To take the next IT step, agencies have to get creative
Connecting state and local government leaders
Governments will have to resort to some atypical financial and management techniques to acquire cloud services under current economic conditions.
Consolidation, virtualization, cloud ... they promise the moon: On demand IT services, scaled to meet specific computing requirements; faster services to end users and improved IT economies for management, legislators and taxpayers.
These are powerful claims -- and for government agencies they might turn out to be true. Data center consolidation should lower costs. Server virtualization should make for a nimble enterprise. And cloud computing does relieve organizations of the expense of operating in-house computers and datasets.
But although government is a good candidate for these streamlining technologies, agencies may need to adopt some financial and management practices that are not typical of government if they are to realize these benefits.
Getting these technologies up and running at a time when agency budgets are razor-thin could require creative funding techniques or workarounds, which are not always a government strong suit. And given the decentralization of a lot of government IT, state governments in particular should make it a priority to build electronic accounting systems that can accurately record financials on all IT spending.
As New York State acting CIO Daniel Chan suggests in a story in this issue of GCN, agencies might find a data center on the books that’s actually a wire closet, or vice versa. If agencies don’t know what systems are actually connected with which costs, Chan suggests, they won’t know where to best spend the next dollar of IT investment. Given the current financial environment, agencies need to target their funding where it will have the biggest impact.
Although Chan is a big believer in cloud computing, his first move as state CIO was not to set-up cloud services in order to save the state money. Instead, his office is focusing on developing the N.Y. State Financial System, an accounting system that will enable the state to closely track IT spending. Once officials understand their existing IT investment, Chan argues, they can make the best possible uses of the already tight funding stream available to them.

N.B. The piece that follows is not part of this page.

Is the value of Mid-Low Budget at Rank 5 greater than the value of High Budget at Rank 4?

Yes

Other obstacles are in the path of government’s move to the cloud, including a shortage of seed money. Although the new technologies promise to bring down the cost of IT services, many lawmakers remain hesitant to invest or even offer seed money for these projects.

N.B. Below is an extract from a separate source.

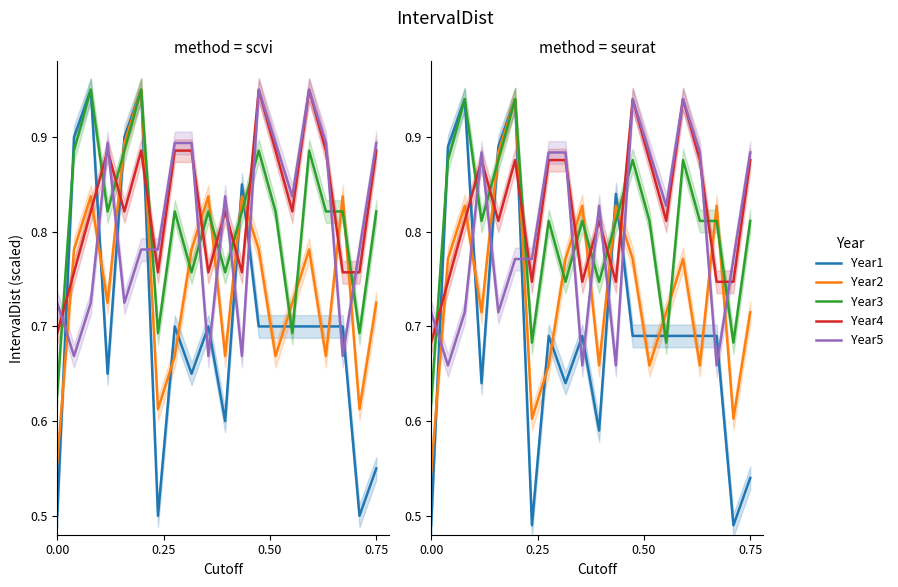

What is the sum of all Year1 values?

13.9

When the Input market research firm interviewed government executives involved in consolidation projects last summer, nearly two-thirds of them cited a lack of seed money as a major problem in pursuing data center consolidation, according to our story on in this month’s issue.
Without seed money, it’s been necessary for government IT mangers to bootstrap new technologies investments. Part of Chan’s strategy involves pursuing “low hanging fruit” such as e-mail consolidation, to help generate savings that in turn might enable his office to finance bigger, more costly, new technology projects.

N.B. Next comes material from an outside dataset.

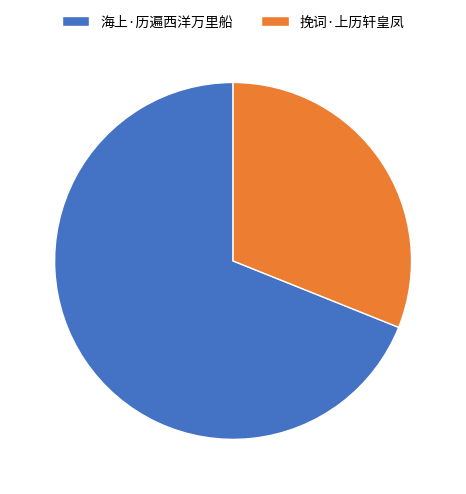

Which category accounts for the majority?

海上·历遍西洋万里船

In the federal government, similar “cost avoidance” schemes have enabled agencies to generate new funding streams.
A server virtualization project at the Census Bureau, for example, allowed it to close a secondary data center, which in turn opened up floor space it is now offering to other agencies.
Even before cloud computing gets off the ground, its influence is spurring financial and management creativity in some government circles. And in dealing with these powerful new enterprise technologies, there may be no other choice.